GEOG 1104 | World Regional Geography | Credits: 3
Students learn and apply geographic skills in the analysis of selected world regions. The course examines the diversity of cultures, physical patterns, environmental issues and political/economic challenges facing such areas. Emphasis is on analyzing issues at the regional scale and their importance in global context.
GEOG 1108 | Cultural Geography | Credits: 3
Geographic analysis of the population mosaic. Foster an appreciation for human diversity while examining ethnicity, language, religion, population, economics, politics, health and inequality from a geographic perspective. Students learn to interpret cultural landscapes developed over time from the interrelationships between people and their natural environment.
GEOG 1201 | Map Use, Analysis & Interpretation | Credits: 3
Students learn the principles governing mapping systems and how to research, interpret and utilize maps. Students analyze and interpret both thematic and topographic maps to discern physical, cultural, economic, political and environmental patterns. Mapping capabilities of geospatial technologies (GPS, GIS, Remote Sensing) are introduced.
GEOG 1204 | Principles of GIS | Credits: 3
This course examines principles, capabilities and limitations of GIS. Students independently apply GIS software to analyze selected natural resources, forestry, environmental, social, economic and/or physical issues and complete a self-directed spatial analysis project. Applications and ethical implications of using GIS software are discussed.

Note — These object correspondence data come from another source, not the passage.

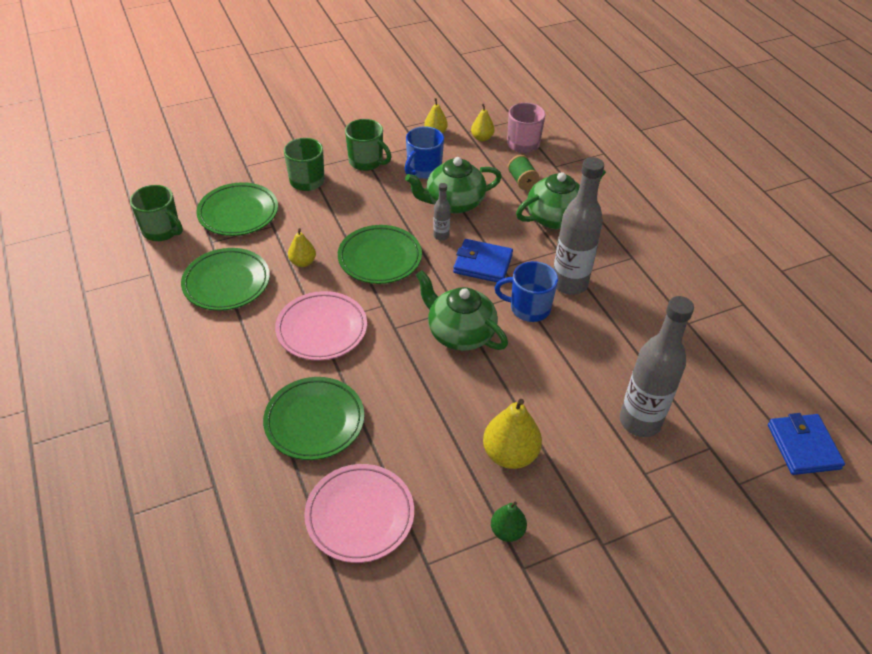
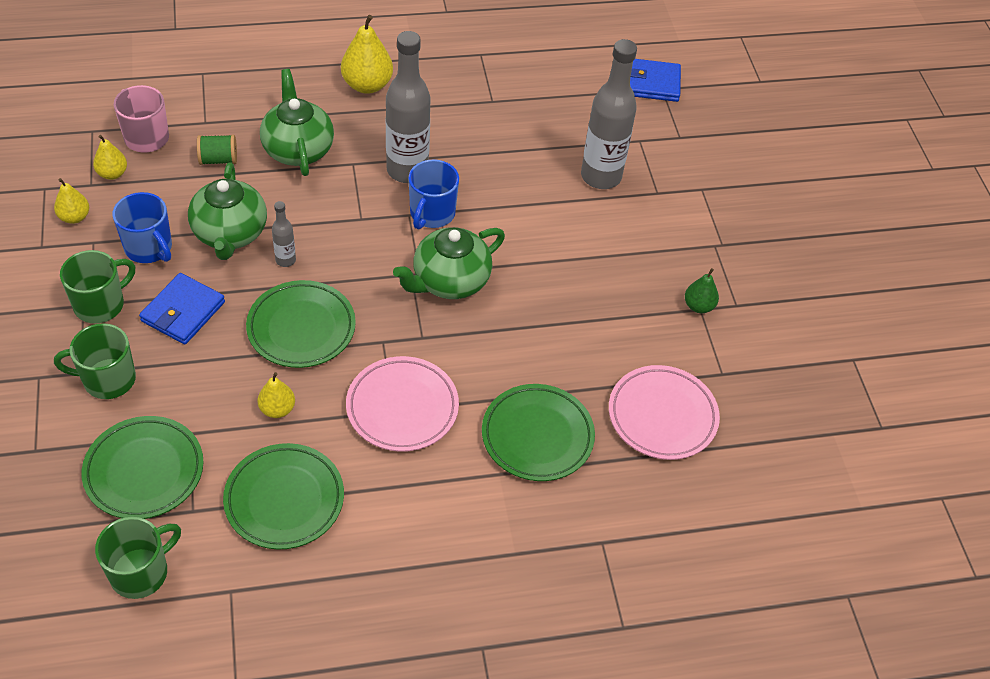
camera: 80 degrees left, 5 degrees up
(482, 264) = (349, 234): blue wallet -> blue wallet (183, 312)
(510, 454) = (616, 281): yellow pear -> yellow pear (367, 85)

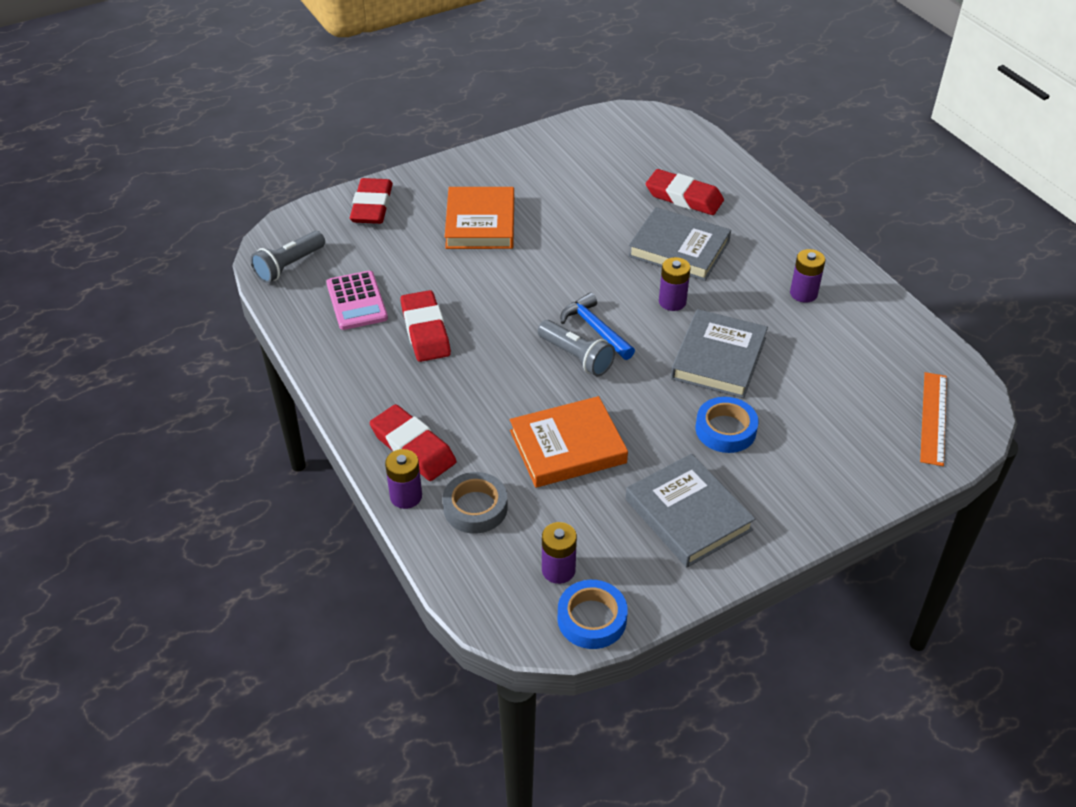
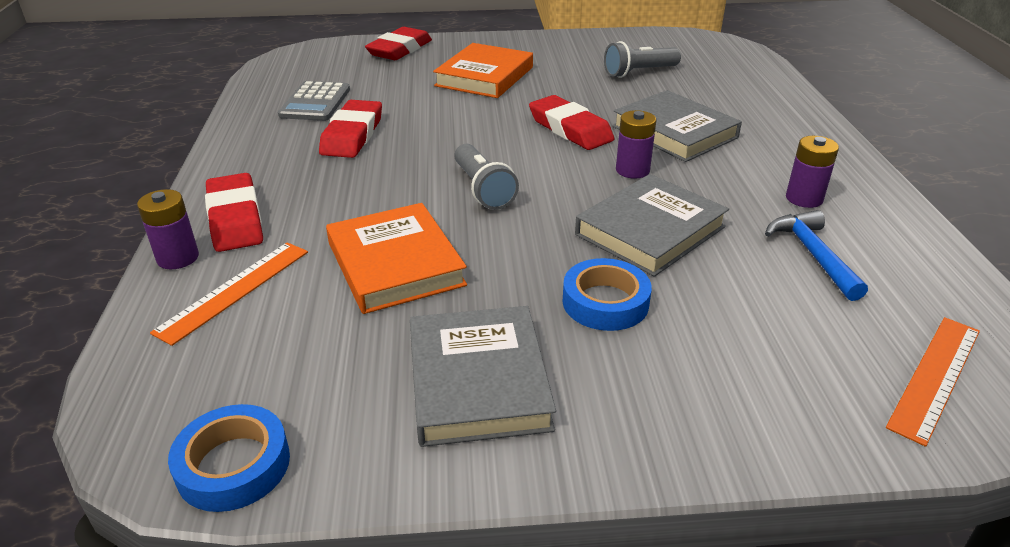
camera: 25 degrees right, 10 degrees down
(289, 266) = (287, 70): grey flashlight -> grey flashlight (639, 72)
(357, 301) = (315, 102): pink calculator -> grey calculator
(475, 507) = (234, 290): grey tape -> orange ruler
(558, 570) = (254, 388): purple battery -> none
(567, 447) = (395, 264): orange book -> orange book turned 60 degrees clockwise
(595, 329) = (525, 172): blue hammer -> blue hammer (813, 255)
(684, 197) = (710, 97): red eraser -> red eraser (570, 129)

GEOG 1206 | Cartography | Credits: 3
This course focuses on concepts and techniques in Cartography, and the design and preparation of maps using GIS software. Ethics, statistical analysis, data measurement levels, classification, conceptual and cartographic generalization, symbolization/visualization are addressed through the construction of a variety of quantitative and qualitative thematic maps.

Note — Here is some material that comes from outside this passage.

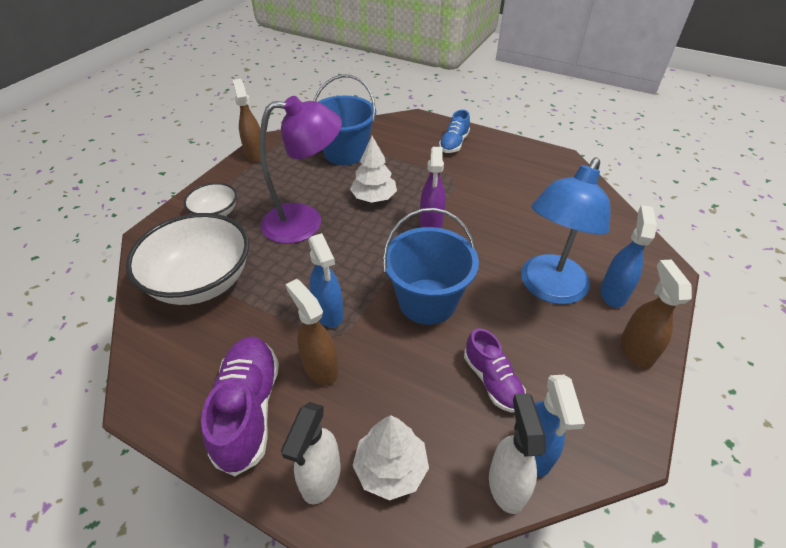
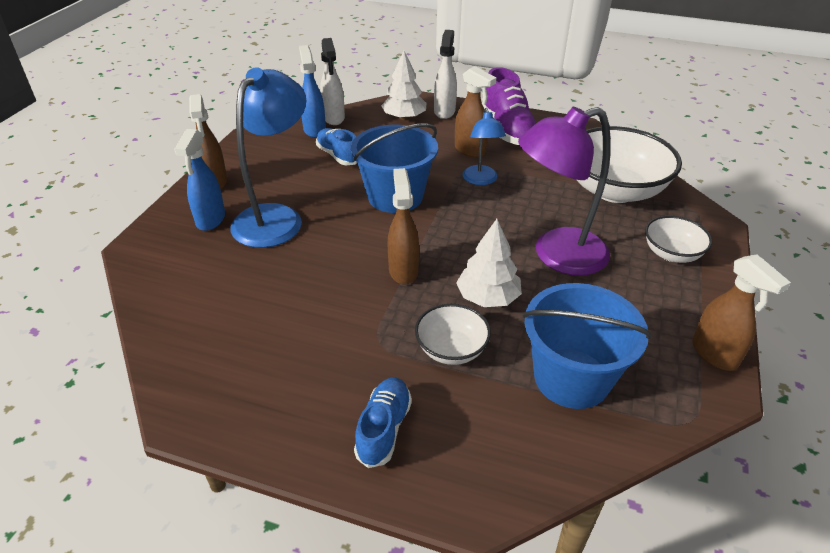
camera: 170 degrees right, 5 degrees down
(329, 313) = (481, 180): blue spray bottle -> blue lamp
(409, 172) = (451, 349): none -> white bowl
(431, 223) = (403, 270): purple spray bottle -> brown spray bottle
(492, 381) = (338, 155): purple shoe -> blue shoe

GEOG 1300 | Weather & Climate | Credits: 3
Meteorology is a broad based course that explains the spatial distribution of the Earth’s dynamic systems such as atmosphere, weather, and climate. Attention is given to investigating the interactions between humans and this environment in the areas of global warming, acid deposition, El Nino/Southern Oscillation, natural disasters, ozone depletion, monsoon geography, and their impacts to global hydrologic cycles, soils and terrestrial biomes.

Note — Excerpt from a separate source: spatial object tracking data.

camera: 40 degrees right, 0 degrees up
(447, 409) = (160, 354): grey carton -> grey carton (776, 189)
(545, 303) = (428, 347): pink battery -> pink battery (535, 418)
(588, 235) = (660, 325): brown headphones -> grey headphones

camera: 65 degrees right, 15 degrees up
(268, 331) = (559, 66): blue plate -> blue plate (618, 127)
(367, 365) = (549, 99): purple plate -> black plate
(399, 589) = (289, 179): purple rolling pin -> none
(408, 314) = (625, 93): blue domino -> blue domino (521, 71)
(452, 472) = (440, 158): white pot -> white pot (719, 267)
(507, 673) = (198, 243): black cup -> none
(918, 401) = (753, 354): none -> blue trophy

GEOG 2104 | Modeling Techniques in GIS | Credits: 3
Students apply modeling techniques to address cross discipline scenarios using vector/raster data structures. Self-directed projects are completed involving advanced geoprocessing, surface modeling, networks, geo-coding or equivalent. External models are used in conjunction with GIS software. Sensitivity analyses are conducted and modeling alternatives critically analyzed.
GEOG 2107 | Remote Sensing | Credits: 3
Students learn the principles of remote sensing and digital image processing to provide background for utilizing remotely sensed imagery with GIS software. Methods of image acquisition, photogrammetry, classification, interpretation and accuracy assessment are addressed. Imagery from a variety of passive and active sensors is analyzed.
GEOG 2201 | Internship | Credits: 1-3
The internship provides students with up to 135 hours of on-the-job experience in geospatial technologies. With input from the internship coordinator, the site supervisor organizes a schedule for the student, which allows a variety of tasks to be performed. Upon completion, the student will have had the opportunity to apply the knowledge learned in the program & to gain a perspective of the various aspects of geospatial technologies.